Per-episode signals, all computed in one pass: jerk smoothness, idle ratio,
gripper chatter, duration outliers, action saturation, exact duplicates.
This is deliberately the *cheap first pass* — the smoothness-first approach
the 2026 curation literature (rinse, Demo-SCORE, QoQ) argues should precede
expensive policy-rollout or influence-function filtering.

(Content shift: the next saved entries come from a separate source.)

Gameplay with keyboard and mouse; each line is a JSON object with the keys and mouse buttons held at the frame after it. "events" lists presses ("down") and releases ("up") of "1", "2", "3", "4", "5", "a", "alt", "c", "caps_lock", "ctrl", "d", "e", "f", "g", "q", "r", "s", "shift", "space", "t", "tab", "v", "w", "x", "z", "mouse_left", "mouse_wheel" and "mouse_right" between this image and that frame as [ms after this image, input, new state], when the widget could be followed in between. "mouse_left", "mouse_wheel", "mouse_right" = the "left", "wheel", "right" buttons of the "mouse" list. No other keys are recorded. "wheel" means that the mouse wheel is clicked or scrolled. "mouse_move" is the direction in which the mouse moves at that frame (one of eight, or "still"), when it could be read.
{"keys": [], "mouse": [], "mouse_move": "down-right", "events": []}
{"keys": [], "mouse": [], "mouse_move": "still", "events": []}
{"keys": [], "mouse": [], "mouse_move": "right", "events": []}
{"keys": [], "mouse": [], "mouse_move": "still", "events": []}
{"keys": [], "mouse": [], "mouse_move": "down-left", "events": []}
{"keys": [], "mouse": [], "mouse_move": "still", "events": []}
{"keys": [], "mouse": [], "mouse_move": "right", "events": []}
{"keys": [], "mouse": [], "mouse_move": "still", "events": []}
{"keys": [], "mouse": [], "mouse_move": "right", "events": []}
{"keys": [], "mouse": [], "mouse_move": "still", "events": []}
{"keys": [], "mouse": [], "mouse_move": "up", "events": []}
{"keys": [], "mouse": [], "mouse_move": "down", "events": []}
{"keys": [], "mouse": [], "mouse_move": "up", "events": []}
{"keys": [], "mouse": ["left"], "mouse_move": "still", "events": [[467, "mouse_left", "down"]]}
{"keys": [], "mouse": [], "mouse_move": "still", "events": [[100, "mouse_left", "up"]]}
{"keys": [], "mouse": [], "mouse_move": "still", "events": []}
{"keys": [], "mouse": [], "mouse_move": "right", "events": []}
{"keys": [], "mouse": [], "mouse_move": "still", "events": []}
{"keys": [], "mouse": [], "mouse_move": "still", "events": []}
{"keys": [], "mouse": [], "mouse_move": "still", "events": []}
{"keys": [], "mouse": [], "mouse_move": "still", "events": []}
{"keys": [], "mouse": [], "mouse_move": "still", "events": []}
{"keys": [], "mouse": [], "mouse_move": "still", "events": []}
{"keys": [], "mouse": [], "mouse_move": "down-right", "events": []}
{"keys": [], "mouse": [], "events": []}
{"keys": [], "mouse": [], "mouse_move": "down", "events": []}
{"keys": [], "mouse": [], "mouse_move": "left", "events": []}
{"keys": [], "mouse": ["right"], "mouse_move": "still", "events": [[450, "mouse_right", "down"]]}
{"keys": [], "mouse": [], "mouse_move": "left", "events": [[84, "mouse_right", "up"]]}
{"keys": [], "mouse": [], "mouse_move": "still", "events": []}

Scores put the worst
episodes in front of a human in seconds; **review before you delete**.
Statistical flags carry practical-significance guards, so homogeneous datasets
don't self-flag.

## Repair contract

`robovet fix` is **dry-run by default**. With `--apply` it rewrites only
metadata (episode lengths, normalization stats, info.json counters), backs up
every touched file as `.bak`, never modifies parquet or video payloads, and
**preserves everything it doesn't understand**: quantile keys (q01/q99 — the
v3 QUANTILES-normalization era), image-stat blocks, and unknown episode fields
such as tags. A repair tool must never be the thing that deletes your data;
the test suite enforces these guarantees. Frame surgery
(tail-trimming desynced episodes, timestamp re-gridding) is on the
[roadmap](https://github.com/RonaldSit/robovet/blob/main/ROADMAP.md) under the same contract.

## Scope, honestly

- **LeRobot v2.0 / v2.1 and v3.x are both first-class for diagnosis** — each
  has its own synthetic fixture and test suite, and v3 gets per-episode video
  alignment inside shared files (`VIDEO-405`) plus per-episode stats checks
  parsed from the v3 metadata. `fix` currently rewrites v2.x episode metadata
  and global stats; v3 per-episode stats regeneration is on the roadmap.
- robovet does **not** merge/split/delete episodes — `lerobot` ships that
  natively now. We do what the official stack doesn't: deep validation,
  metadata repair, and quality triage.
- Local-first by design. Your data never leaves your disk — deployment-specific
  data is a competitive asset; treat it like one.

## Library use

```python
from robovet import load_dataset, run_doctor, score_dataset

ds = load_dataset("./my_dataset")
rep = run_doctor(ds)          # rep.exit_code, rep.results, rep.counts
sc  = score_dataset(ds, scan=rep.scan)   # reuses the same single IO pass
```

Apache-2.0. Issues and broken-dataset war stories very welcome — if your
dataset breaks in a way robovet doesn't catch, that's a bug report we want.